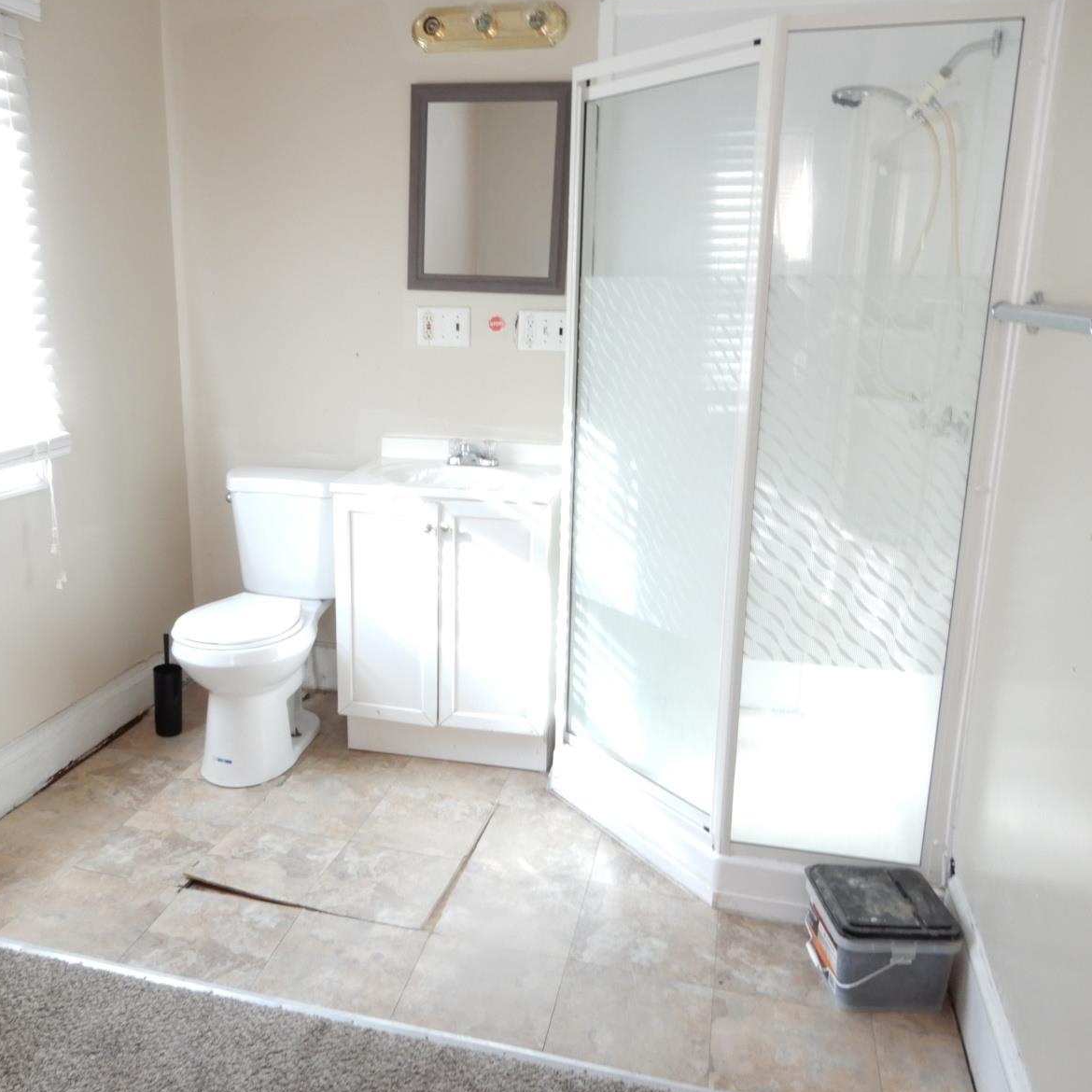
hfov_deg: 55.3
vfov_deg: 55.6
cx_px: 442
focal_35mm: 29
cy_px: 551
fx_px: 1035
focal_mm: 4.3
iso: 250
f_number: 3.4
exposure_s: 1/30
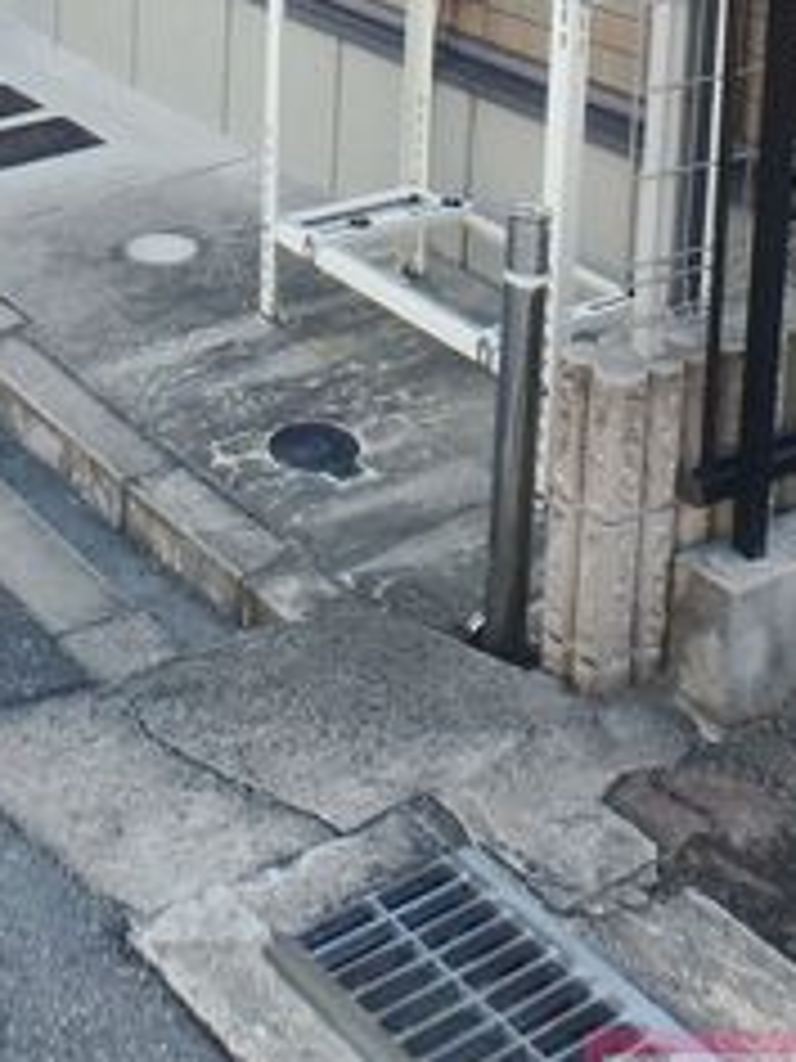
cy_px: -216
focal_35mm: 57
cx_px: 27
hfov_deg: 24.6
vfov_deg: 29.1
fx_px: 1748
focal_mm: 3.7
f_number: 3.5
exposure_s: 1/160
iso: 125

■ ■ ■ ■ ■ ■ ■

#### Job item:
From the line containing "focal_mm: 4.3" to the last line of the entries, copy every line exactly, including both ends, and leave out the pictures.

#### Result of this exercise:
focal_mm: 4.3
iso: 250
f_number: 3.4
exposure_s: 1/30
cy_px: -216
focal_35mm: 57
cx_px: 27
hfov_deg: 24.6
vfov_deg: 29.1
fx_px: 1748
focal_mm: 3.7
f_number: 3.5
exposure_s: 1/160
iso: 125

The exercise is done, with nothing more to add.